Bu noktada, Çin’de komünist partisinin bugünkü kutlamalarının ne anlama geldiğini, sadece Çin’e bakarak değil, geçen yüzyıla ve bunun hazırlayıcısı olarak da birkaç yüz öncesine kısaca göz atarak anlamak mümkün.

Son bir yüzyıl içerisinde dünya hayal edilmedik gelişmelere sahne olurken, son beş yüz yıla damgasını vuran Batı Avrupa eksenli modern dünya yapılaşması büyük sarsıntıları da bu dönemde tanık olundu.

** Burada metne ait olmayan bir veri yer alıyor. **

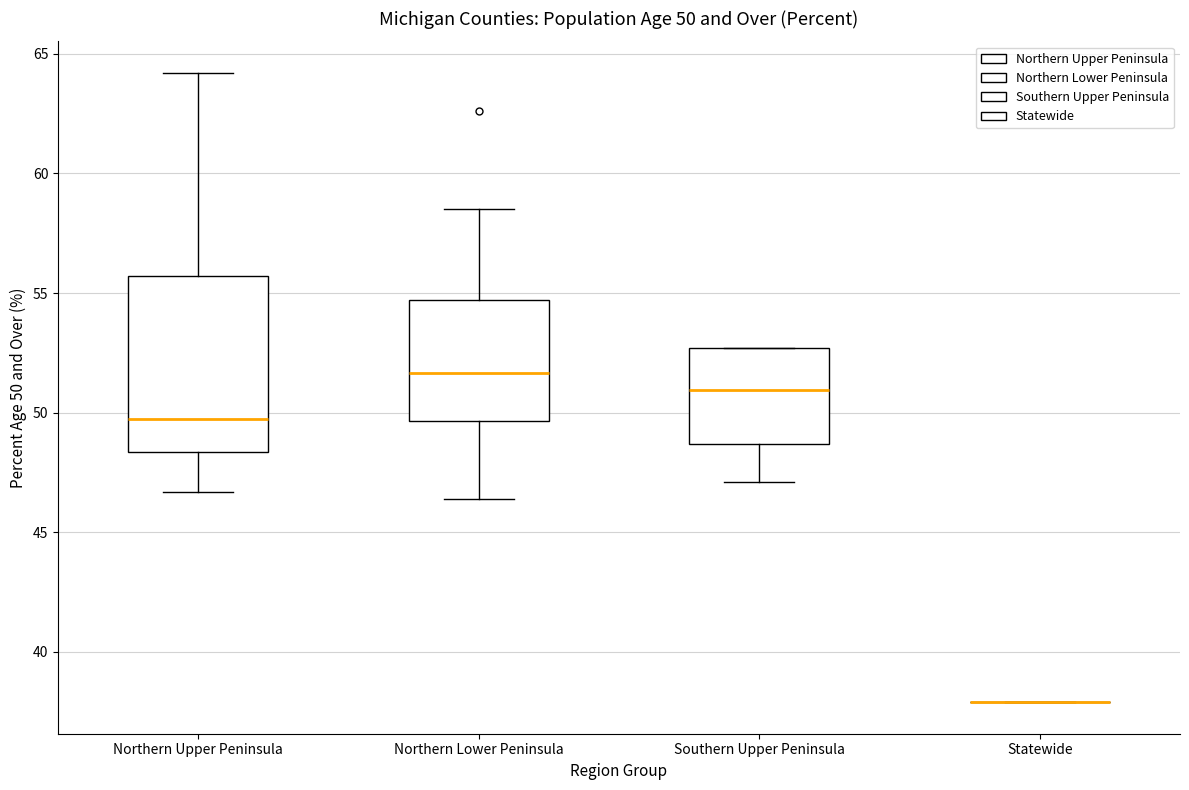

Which box is the tallest, from its lower edge to its upper edge?

Northern Upper Peninsula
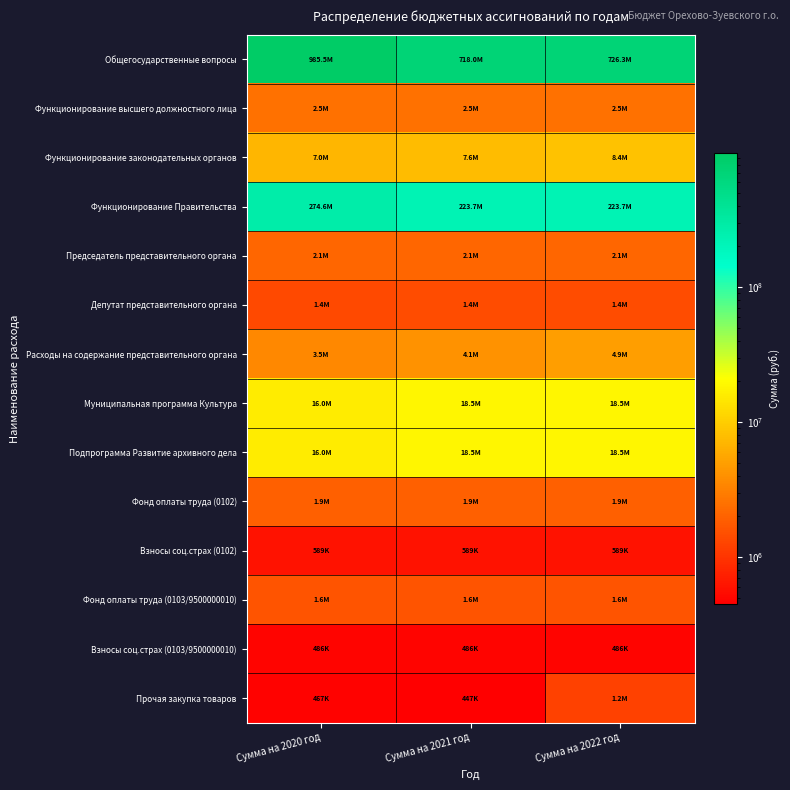

At how many categories does at least one series exceed 152925977?

3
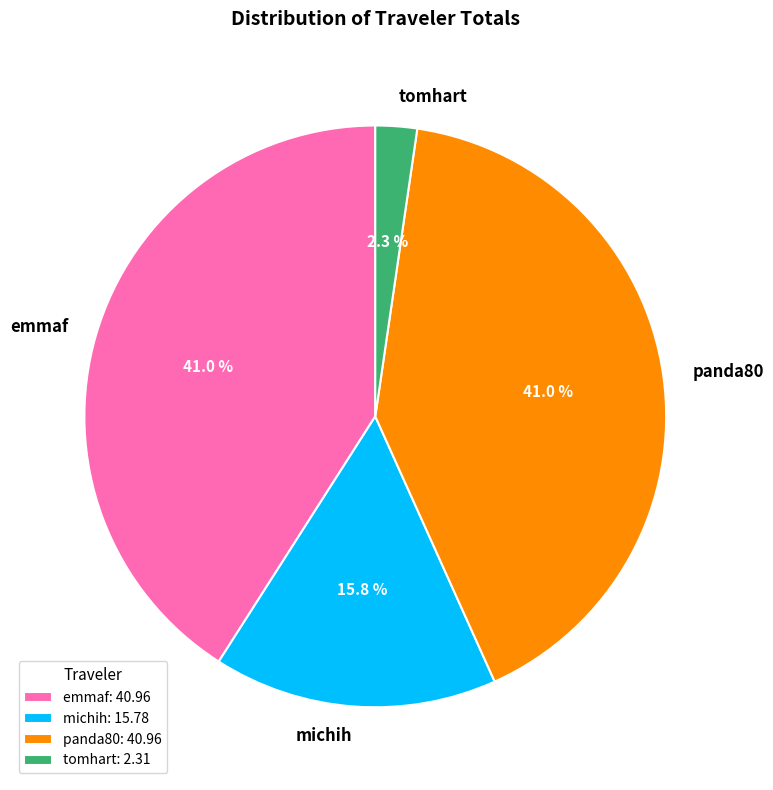

What percentage do michih and emmaf together represent?

56.7%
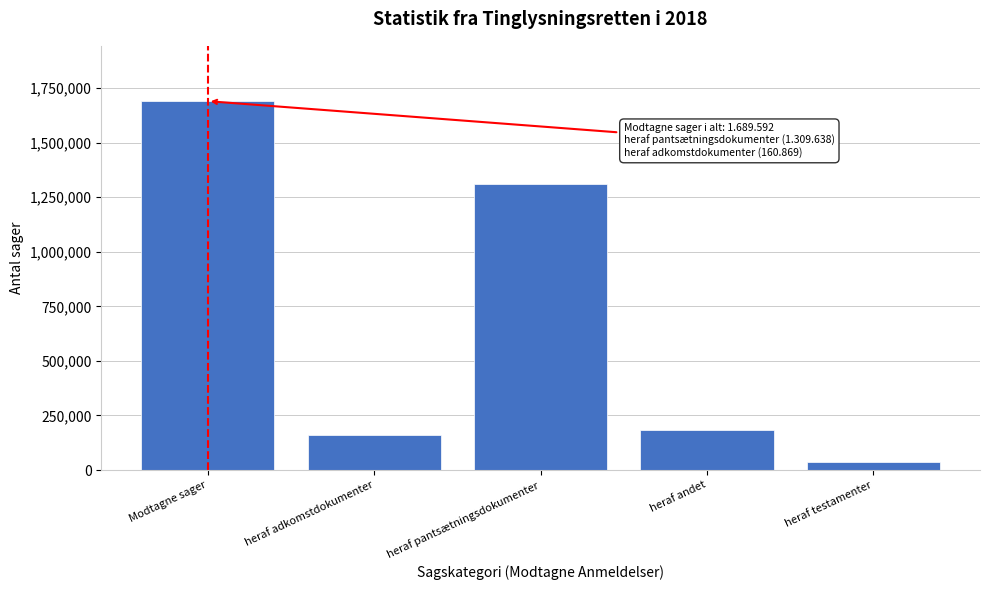

Reading right to left, transcribe all the data shown in this chart.

heraf testamenter=36133	heraf andet=182952	heraf pantsætningsdokumenter=1309638	heraf adkomstdokumenter=160869	Modtagne sager=1689592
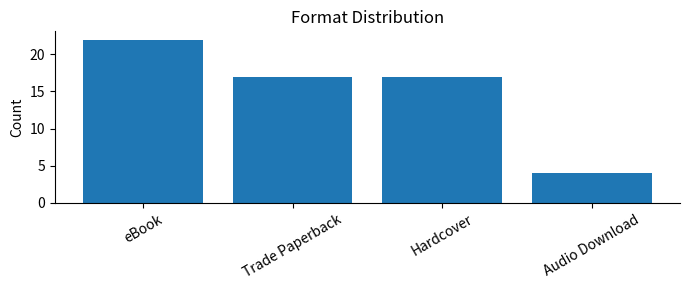

What is the label of the 4th bar from the right?

eBook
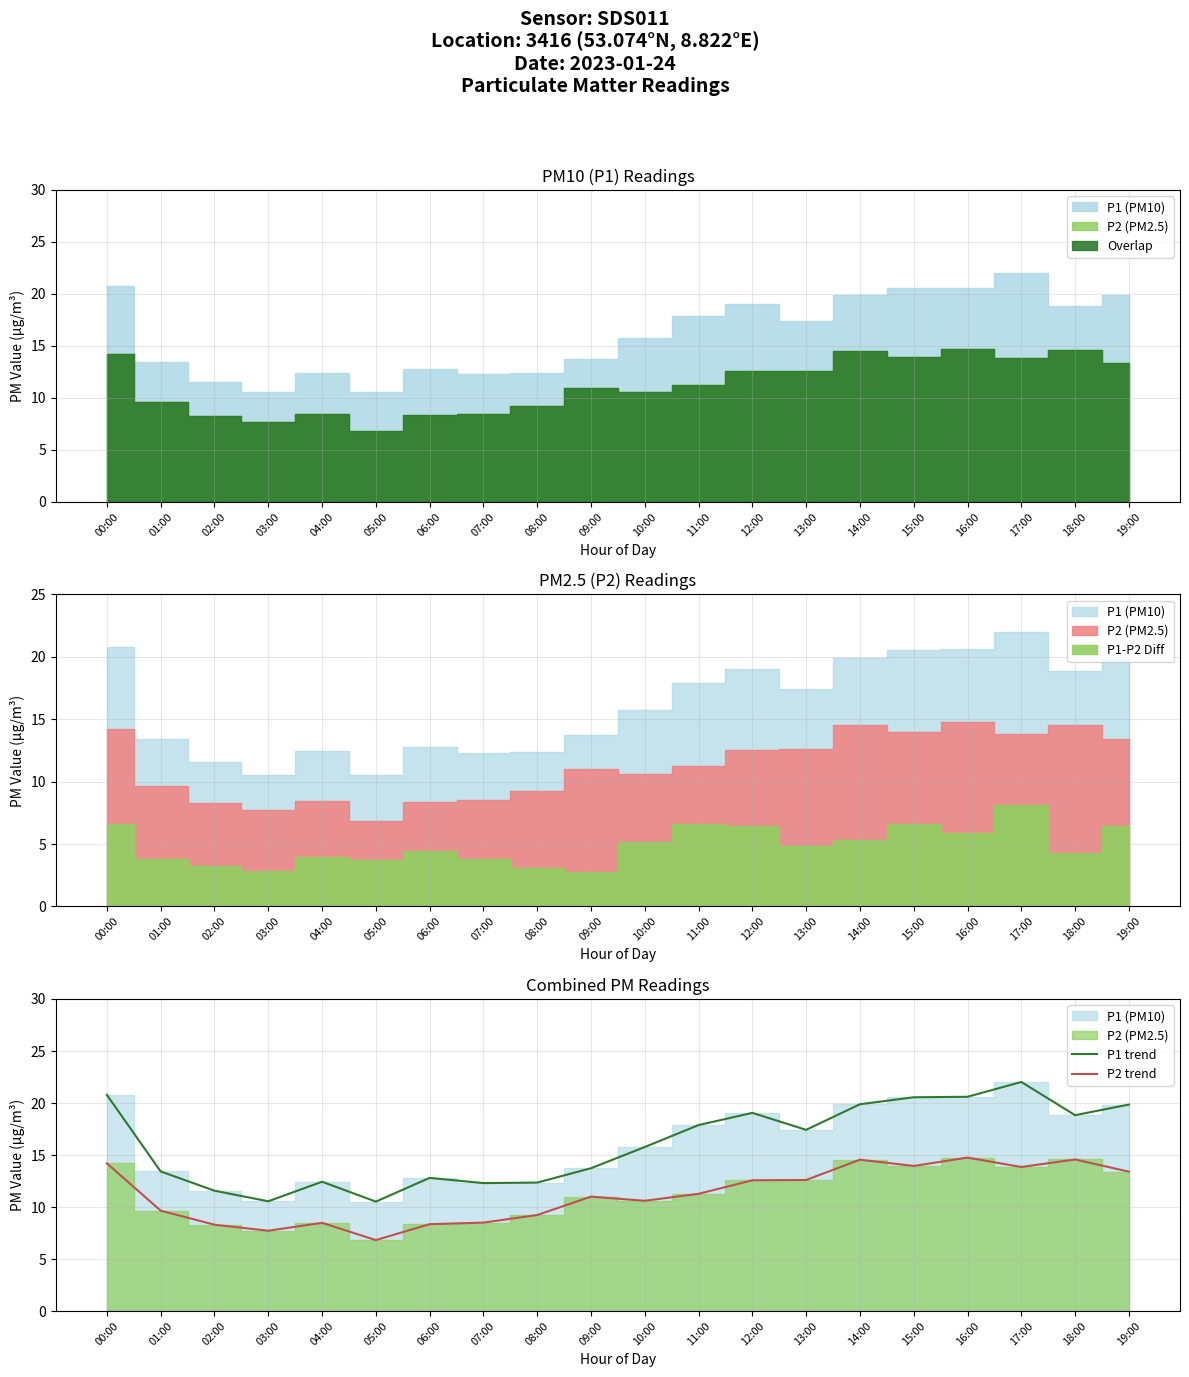

Is the value of P2 trend at 05:00 greater than the value of P1 trend at 01:00?

No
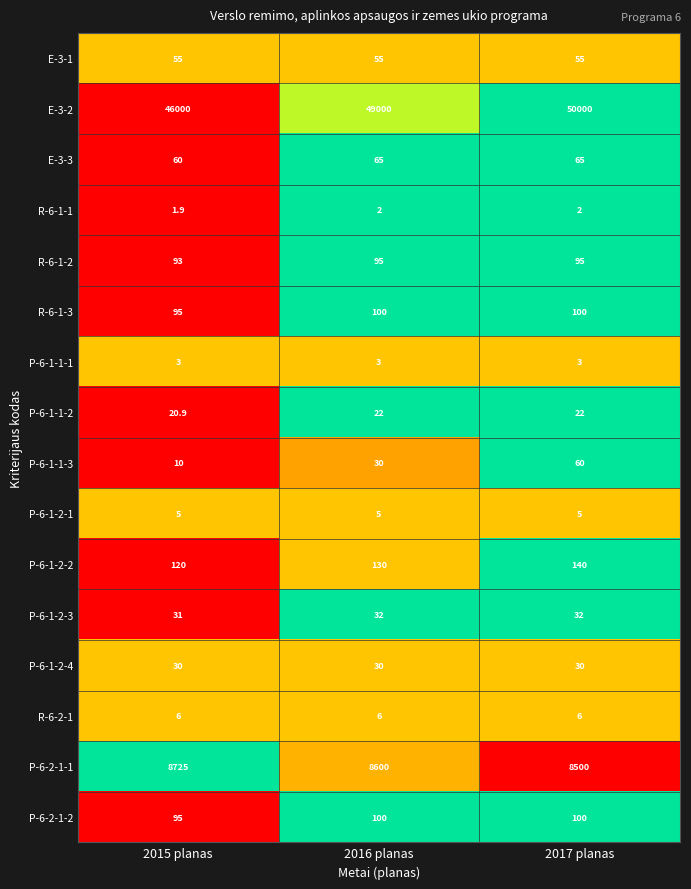

The value of P-6-2-1-1 at 2017 planas is 8500.0. True or false?

True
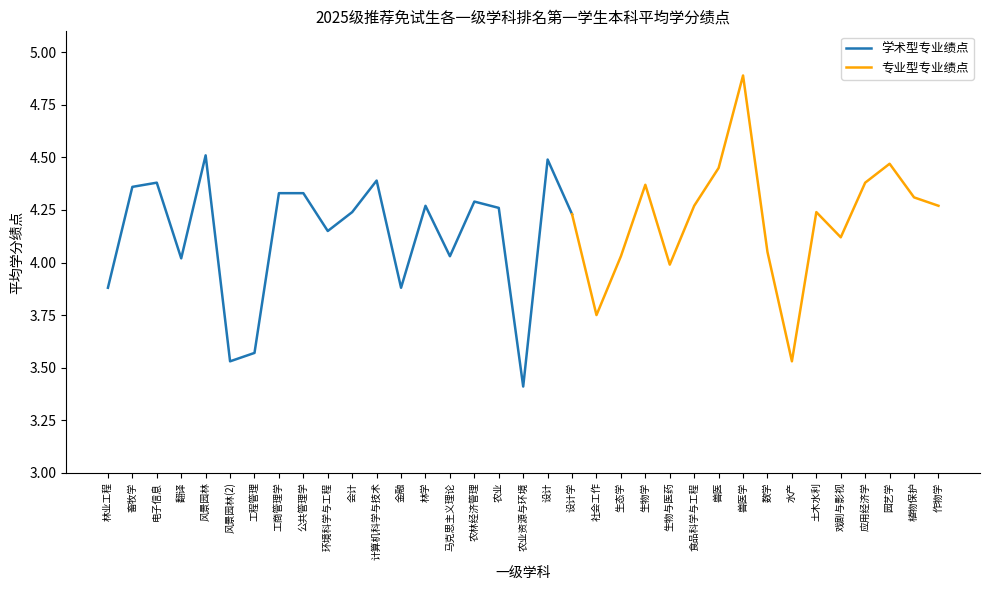

Which category has the highest value across all series?

兽医学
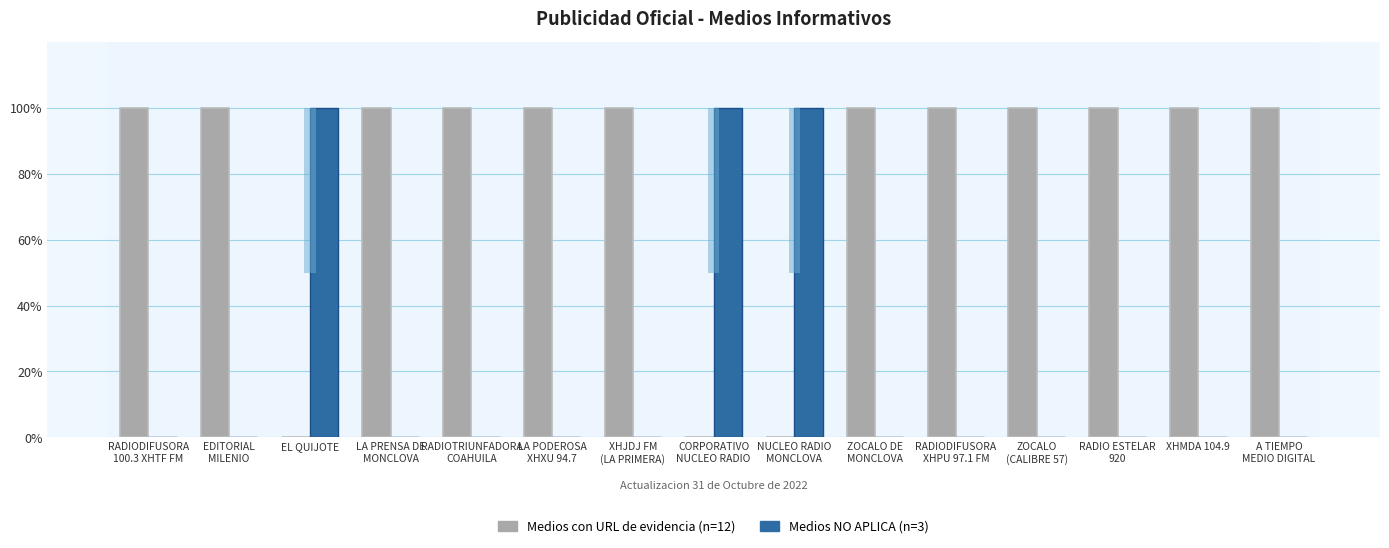

Are the bars grouped side by side (vs. stacked)?

Yes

Adına pozitif bilimsel gelişimi, bunun felsefi alt yapısı olan Aydınlanma düşüncesinin ve bu sürecin başlangıcı ve/ya kayda değer sürdürücüsü olarak Reform hareketinin ürettiği Batı Avrupa merkezli modernite, aynı zamanda toplumsal ve siyasal devrimleriyle de ideolojilerin ortaya çıkmasına neden oldu.

1789 yılındaki Fransız Devrimi’ne kadar felsefe içinde düşünce temrinleri olarak var olan ancak, devrim sonrasının toplumsal yönelimleriyle liberalizm, komünizm, milliyetçilik olguları birbiri peşi sıra, Batı Avrupa toplumlarında ortaya çıkan dönemin sosyal sorunlarına çözüm üretme yarışı içine girdiler.

Bu yarışa, bir yandan dönemin imparatorluklar ve ardından giderek küçülen ancak, önemi imparatorluklardan geri kalmayan ulus-devletler de katıldı. Söz konusu bu süreçte, yukarıda zikredilen ideolojiler, hem ilgili ülkelerin sınırları hem de küresel bağlamda önem kazandılar.

Sömürgecilik döneminin ürettiği ve adına “sömürge modernleşmesi” dediğimiz süreç, işte bu ideolojilerin sömürge topraklarına taşınmasına neden oldu.

Bugün Çin’de somutlaşmış olan komünist ideoloji Batı’dan tevarüs eden, ancak toplumsal gerçeklik anlamında endüstrileşmiş sınıflı toplum yapısına sahip Batı Avrupa toplumsal gerçekliğinin dışında ve ötesinde, daha çok kır toplumu özelliği sergileyen Çin’de gelişme gösterdi.

Bu modern projenin bugün geldiği noktada Çin, içinde yaşanılan post-modern dönemde kendi gücü ve iradesiyle söz konusu bu ideolojinin ne şekilde devamlılık gösterebileceğini tüm dünyaya kanıtlamak istiyor.